The award recognizes young members for outstanding achievements in which engineering knowledge is effectively applied to yield an engineering concept, design, safety improvement, method of analysis, or product utilized in nuclear power research and development or commercial application.
Zhang was selected by the ANS Honors and Awards Committee for her pioneering contributions to nuclear cybersecurity through innovative machine learning (ML) approaches, development of patent-pending technology, and efforts to establish Georgia Tech as a leader in the field. The award also recognizes her collaboration with the International Atomic Energy Agency and her groundbreaking research on robot-assisted nuclear power plant monitoring, which improves safety and efficiency and demonstrates exceptional impact on global nuclear security.

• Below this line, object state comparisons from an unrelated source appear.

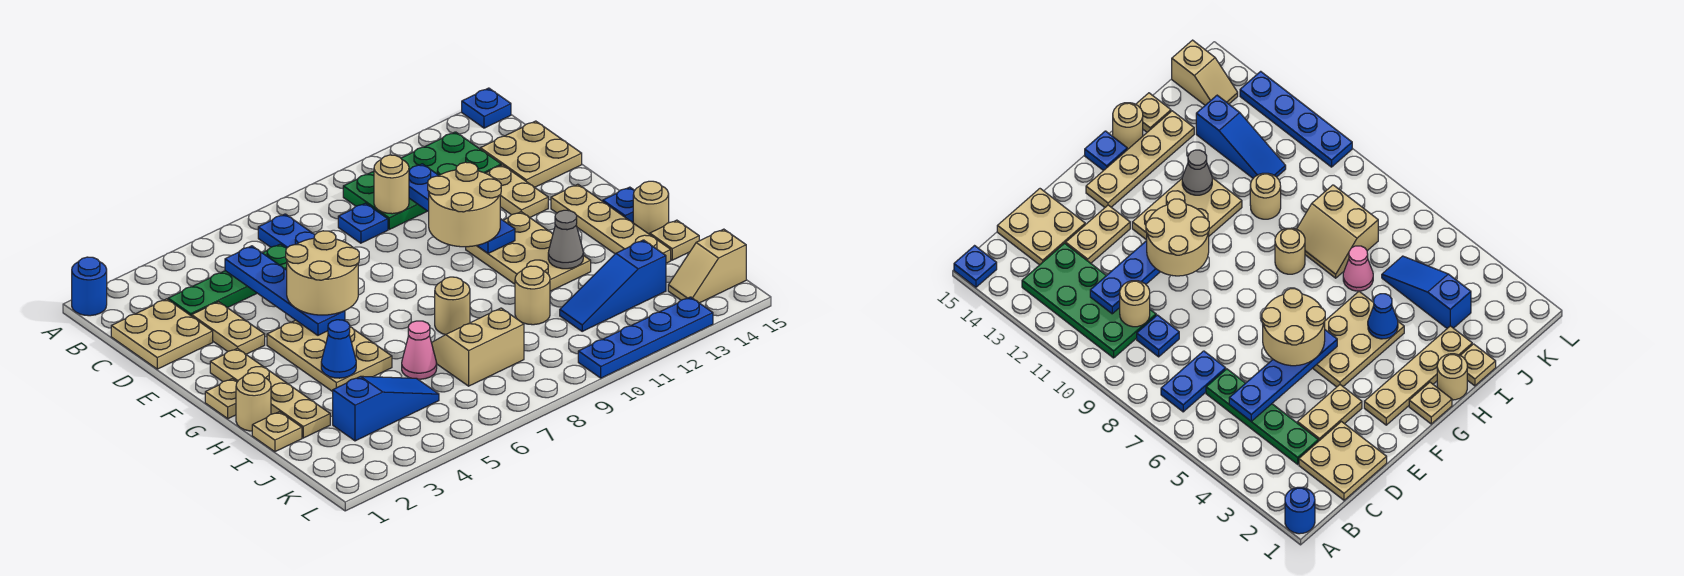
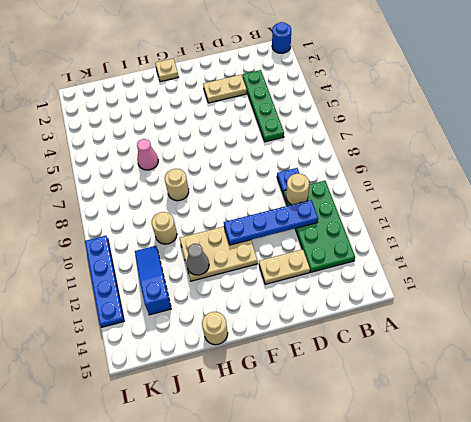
none -> blue plate A15 level 1
none -> blue plate B7:C7 level 1
none -> tan plate C1:D2 level 1
none -> tan plate C14:D15 level 1

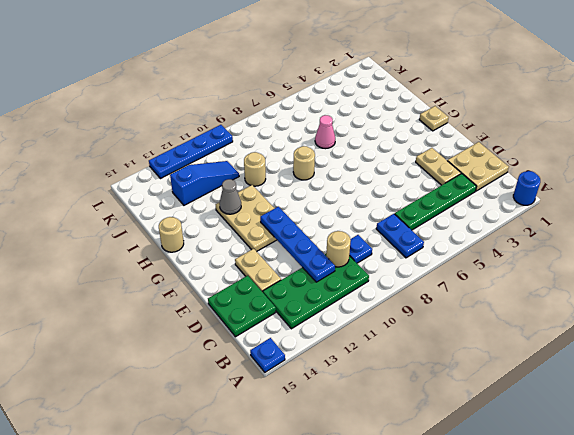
green plate C14:D15 level 1 -> tan plate C14:D15 level 1
none -> tan plate F2:I2 level 1
none -> tan plate F4:H5 level 1
none -> tan plate F14:I14 level 1
none -> blue plate G15 level 1

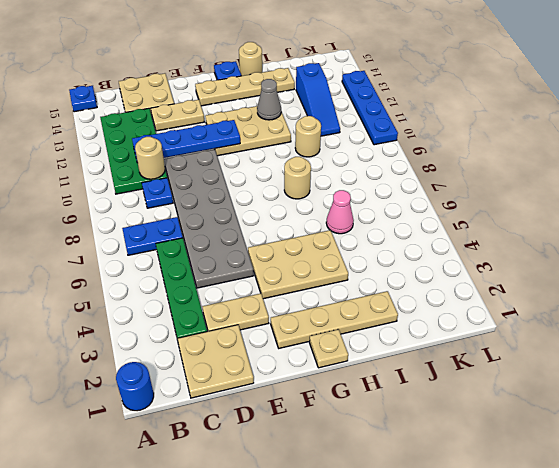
grey plate D5:E10 level 1 -> none
none -> tan round brick H1 level 1
none -> tan plate I1 level 1
none -> tan slope I7:J8 level 1 top J
none -> tan plate I15 level 1

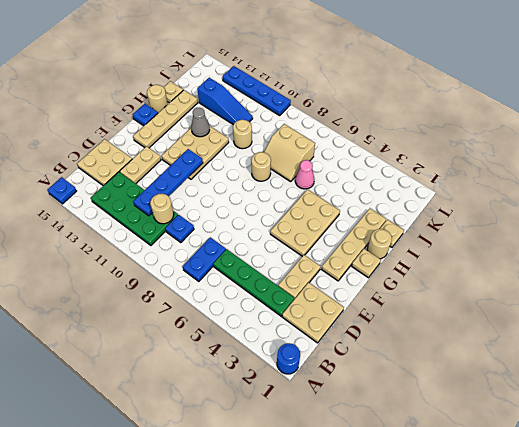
none -> blue slope J3:J5 level 1 top 3
none -> tan slope K14:K15 level 1 top 15
none -> blue plate C5:F5 level 2
none -> blue cone H4 level 2

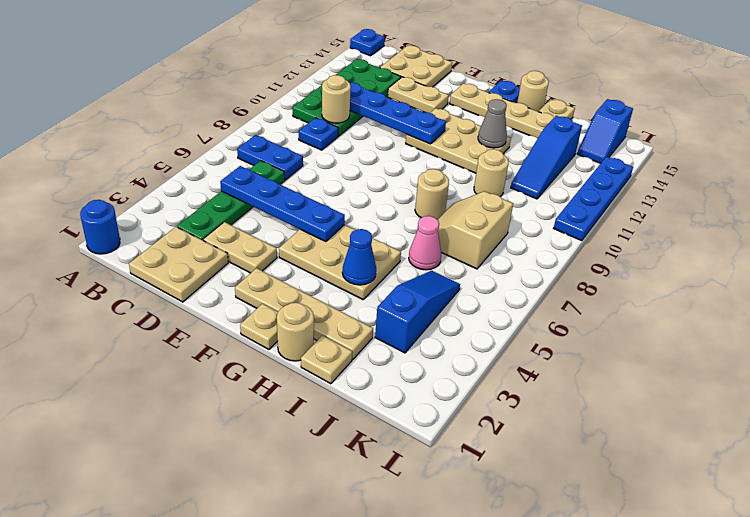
blue slope K14:K15 level 1 top 15 -> tan slope K14:K15 level 1 top 15
none -> tan round brick E5:F6 level 3
none -> tan round brick E10:F11 level 3

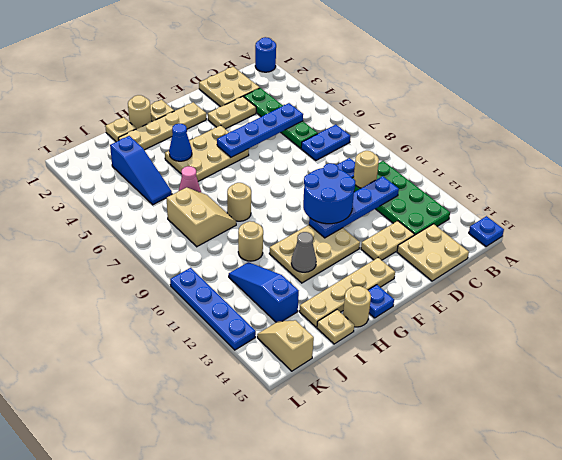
blue round brick E10:F11 level 3 -> tan round brick E10:F11 level 3
none -> tan round brick E5:F6 level 3

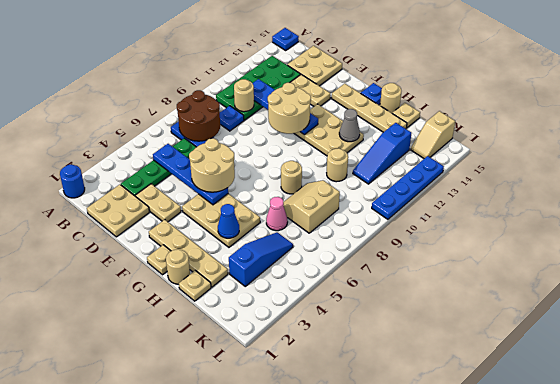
brown round brick B7:C8 level 2 -> none

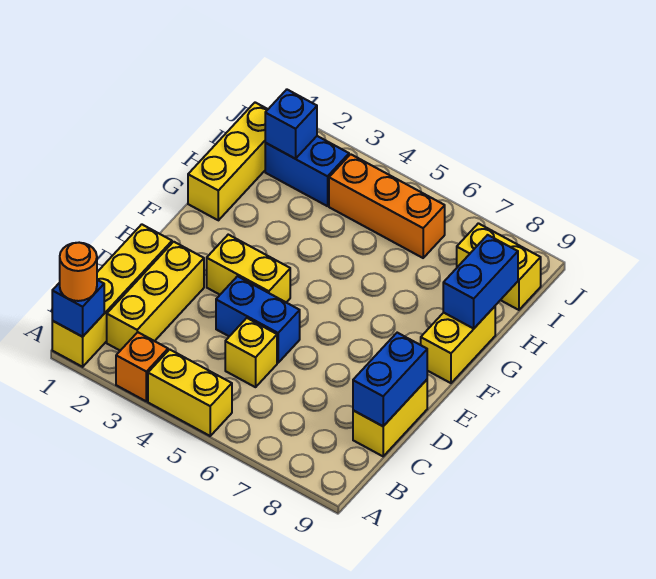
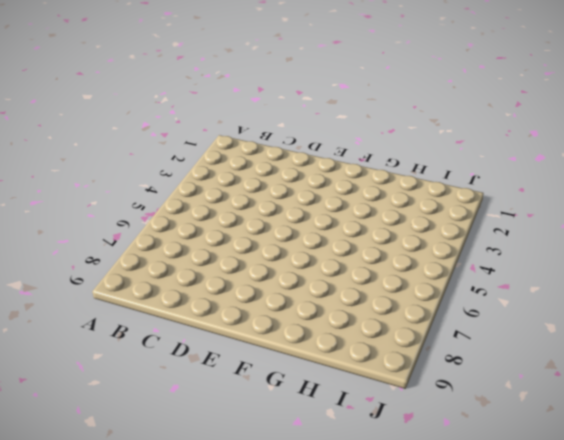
none -> yellow brick A1:D1 level 1
none -> orange brick A3 level 1
none -> yellow brick A4:A5 level 1

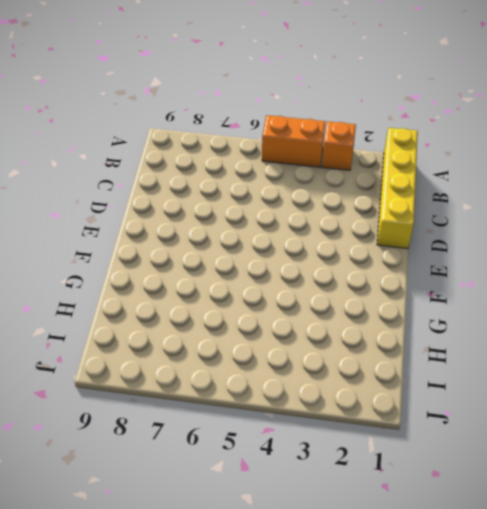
orange brick A4:A5 level 1 -> yellow brick A4:A5 level 1
none -> yellow brick B2:D2 level 1
none -> yellow brick C5 level 1
none -> yellow brick C9:D9 level 1

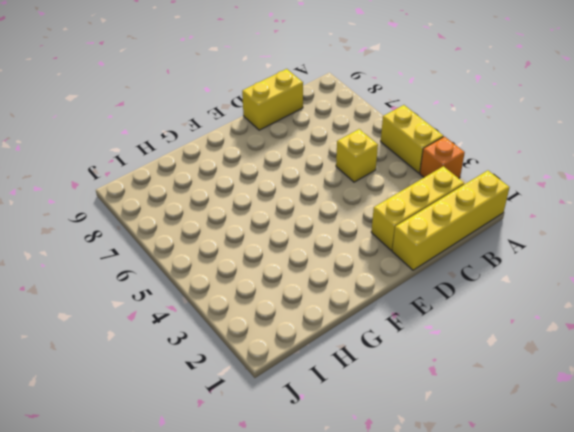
none -> blue brick D4:D5 level 1
none -> yellow brick E3:E4 level 1
none -> yellow brick F9:G9 level 1

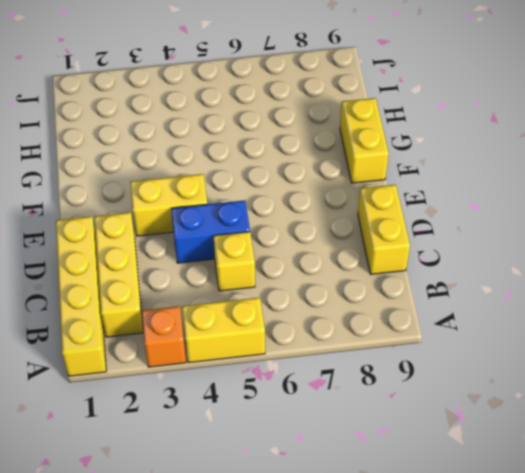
none -> yellow brick G1:I1 level 1
none -> blue brick I2:I3 level 1
none -> orange brick I4:I6 level 1

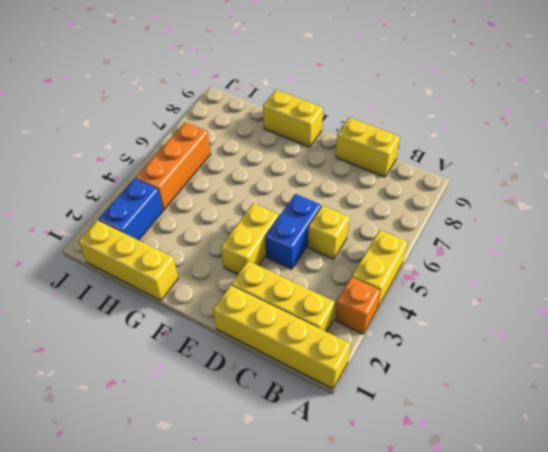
none -> yellow brick I8:I9 level 1
none -> blue brick A1 level 2
none -> blue brick C9:D9 level 2

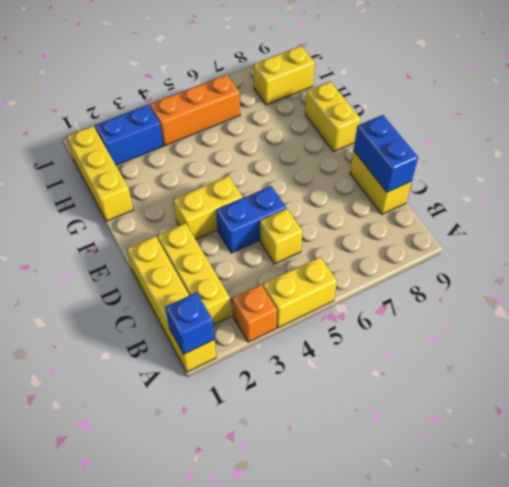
none -> blue brick G9:H9 level 2
none -> blue brick I2 level 2
none -> orange round brick A1 level 3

Zhang serves as the director of the Intelligence for Advanced Nuclear (iFAN) Lab at Georgia Tech. Her research primarily focuses on nuclear cybersecurity, online monitoring, fault detection, digital twins, AI/ML, and robotics. Her work on robot-assisted nuclear power plant monitoring, which combines these cross-cutting areas, could significantly reduce human worker presence in harsh and potentially hazardous environments and improve the efficiency of plant operation. The work was supported by the inaugural Department of Energy Office of Nuclear Energy Distinguished Early Career Award.
This is the second early career award Zhang has received from ANS. In 2021, she was named the Ted Quinn Early Career Award winner for her work in nuclear instrumentation and control and cybersecurity.
Zhang was presented with the Landis Young Member Engineering Achievement Award at the 2025 ANS Annual Conference, held in Chicago earlier this month.